Calcio tra jihad e nazi: un arresto a Dortmund Pista islamica per gli ordigni contro il bus del Borussia: sospetti su un iracheno

Bombe di Dortmund Dortmund

DORTMUND. Forse è la prima volta che una squadra di calcio viene sconfitta dai terroristi. E’ successo ieri, in Germania. Il Borussia Dortmund, infatti, ha perso in casa 2 a 3 la partita di andata dei quarti di finale della Champions League, rinviata di 24 ore, contro il Monaco: nessuno vuole togliere il merito agli avversari, ma il Borussia pareva in balìa dell’angoscia. E di mille tormentati pensieri: martedì il pullman della squadra era diventato il bersaglio di un attentato, tre IED rudimentali ma molto potenti (è stato utilizzato esplosivo militare) erano stati infatti nascosti in una siepe, lungo il marciapiede della Witbraucker-Schirmannweg, l’ampia strada che porta al Signa Iduna Park, lo stadio. Mentre transitava il bus, qualcuno ha azionato un comando a distanza, e i tre ordigni sono esplosi simultaneamente. Uno dei giocatori è rimasto ferito, il ventiseienne difensore spagnolo Marc Bartra, è stato portato all’ospedale ed operato al braccio destro e al polso sinistro. Lui si è fatto fotografare sorridente, col braccio ingessato, ed il pollice della mano sinistra sollevato, come dire: tutto è ok, ragazzi ora vincete!

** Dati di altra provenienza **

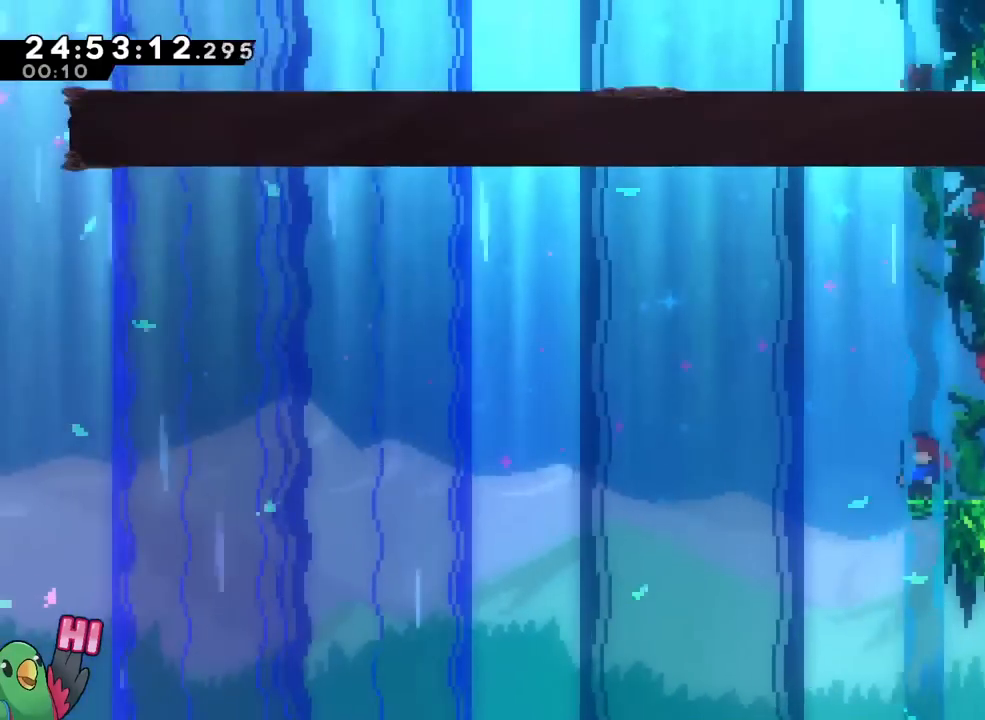
Gameplay with a controller (Nintendo layout); each line is a JSON object with the inputs held at the frame after it. "events" lists button and stick changes between this image and that frame as [ms after this image, input, new state], when the widget could be followed in between. Not read: DPAD_DOWN HOME L3 R3 SELECT.
{"buttons": [], "left_stick": "center", "right_stick": "center"}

Mentre i compagni del Borussia elaboravano lo spavento della sera prima e si preparavano ad affrontare i rivali del Monaco, il portavoce della procura, Frauke Koehler, convocava una conferenza stampa per rivelare che ci sarebbero già due estremisti islamici sospetti e che uno di essi è stato arrestato: un venticinquenne iracheno che abita a Wuppertal (così scrivono i quotidiani locali). L’altro sarebbe un ventottenne tedesco di Froendebreg, una città dell’hinterland di Dortmund. Sarebbero personaggi già noti alla polizia perché sospettati di essere in qualche modo collegati all’Isis.

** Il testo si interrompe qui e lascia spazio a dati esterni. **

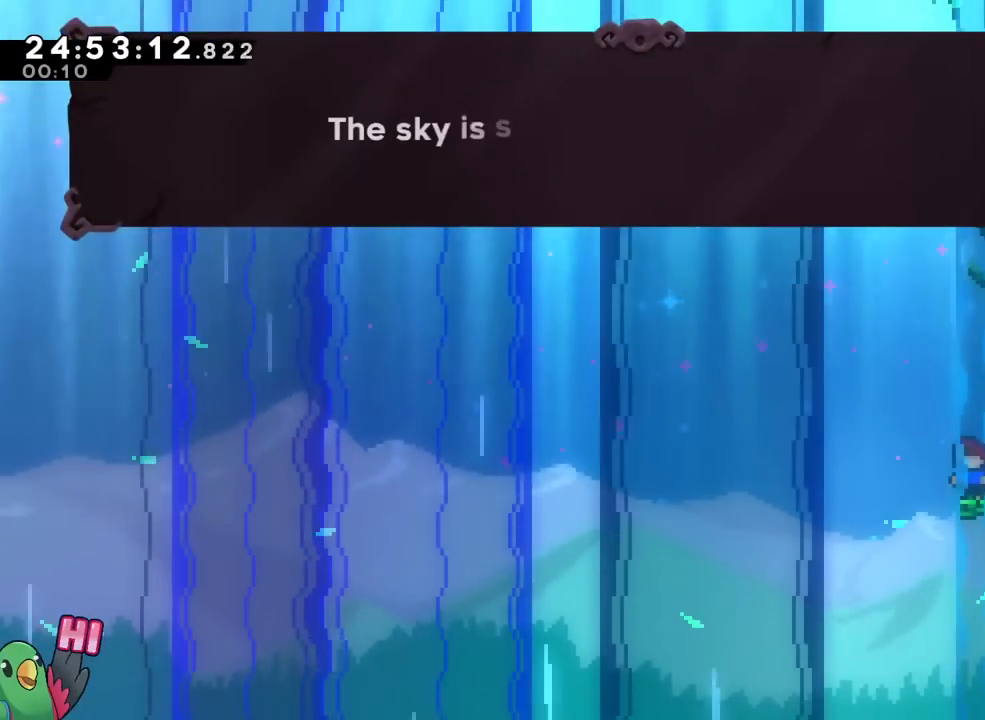
{"buttons": [], "left_stick": "center", "right_stick": "center", "events": []}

Ma la pista islamica non convince del tutto gli stessi inquirenti che infatti puntano anche alla pista delle tifoserie estremiste della squadra tedesca e ai gruppi neonazi che frequentano gli spalti o che ne sono stati allontanati. In mattinata erano circolate infatti voci contrastanti, che rendevano il quadro della situazione in modo abbastanza confuso. Come il presunto ritrovamento di un volantino con una rivendicazione di matrice islamica. O come la scoperta di un sito di estrema sinistra che si attribuiva la paternità dell’attentato. Lo stesso Koehler si è affrettato a dire che quest’ultima ipotesi non è credibile: “Dopo un primo esame abbiamo grossi dubbi sulla veridicità di quella rivendicazione”.

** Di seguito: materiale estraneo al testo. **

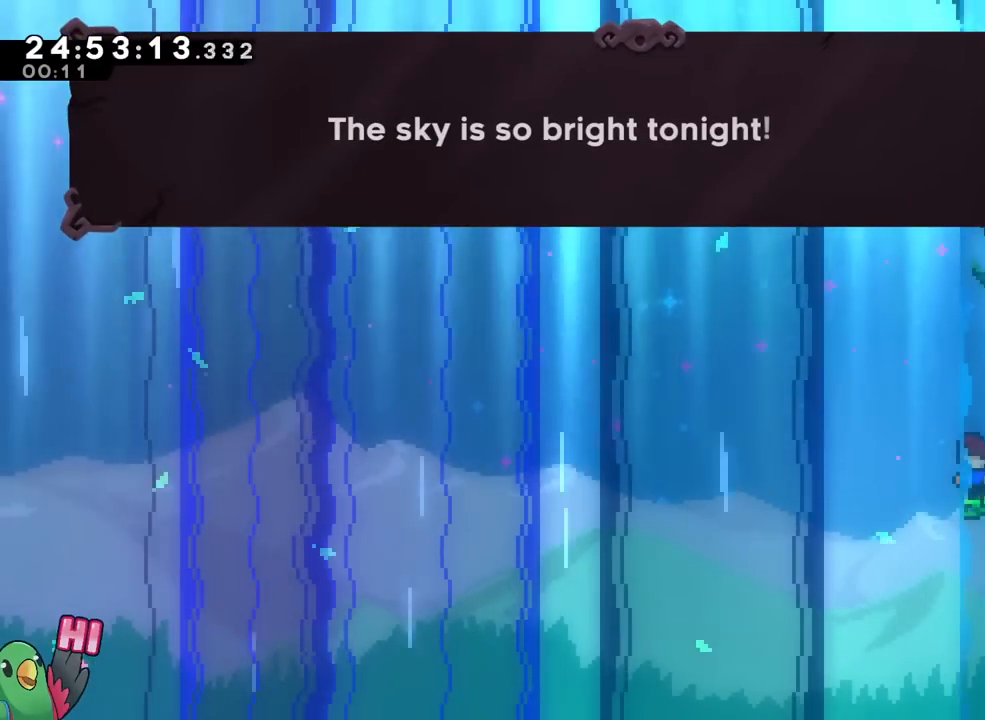
{"buttons": [], "left_stick": "center", "right_stick": "center", "events": []}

Così, in questo clima di piombo e di paura, è andata in scena una partita surreale. I giocatori del Borussia hanno indossato una maglia gialla con su scritto, in spagnolo, sotto il volto di Marc, “Mucha Fuerza”, a grossi caratteri, “coraggio”, estamos con tigo, “siamo con te”, messaggio diretto a al compagno Marc. Sono stati accolti dal pubblico con uno scrosciante applauso e l’inno della resilienza calcistica “You’ll Never Walk Alone”, che i tifosi del Liverpool intonarono per primi e che poi contagiò gli stadi d’Europa: come a dire che i giocatori non avrebbero mai camminato da soli. Un colpo d’occhio spettacolare: i tifosi della mitica Tribuna Sud indossavano la maglia del Borussia, “vogliamo mostrare che il terrore e l’odio non determineranno le nostre azioni”. Sul maxischermo campeggiava un messaggio con il quale il Borussia ringraziava i tifosi del Monaco che ieri avevano subito espresso la loro solidarietà.

Il calcio è come il teatro, lo spettacolo deve andare avanti, anche se il cuore e il dolore ci suggerirebbero il contrario. Il Monaco si è dunque impegnato a fondo, per rispetto degli avversari, anche se li vedeva deconcentrati, soprattutto durante il primo tempo, quando li hanno trafitti con Kylian Mbappe al 19’. Un quarto d’ora dopo è arrivato l’autogol di Sven Bander, al 35’, nemesi ingiusta ma ineluttabilmente fatale. Nel secondo tempo Dembelé accorciava per il Borussia, lo stadio s’infiammava d’entusiasmo, la squadra con orgoglio sfiorava il pareggio ma veniva punita di nuovo da Mbappe, aiutato da un errore clamoroso del difensore Piszczek. A cinque minuti dalla fine il Borussia segnava ancora, con Kagawa, ma il Monaco controllava, senza soffrire più di tanto. Mai sconfitta è stata più applaudita, quasi fosse una vittoria.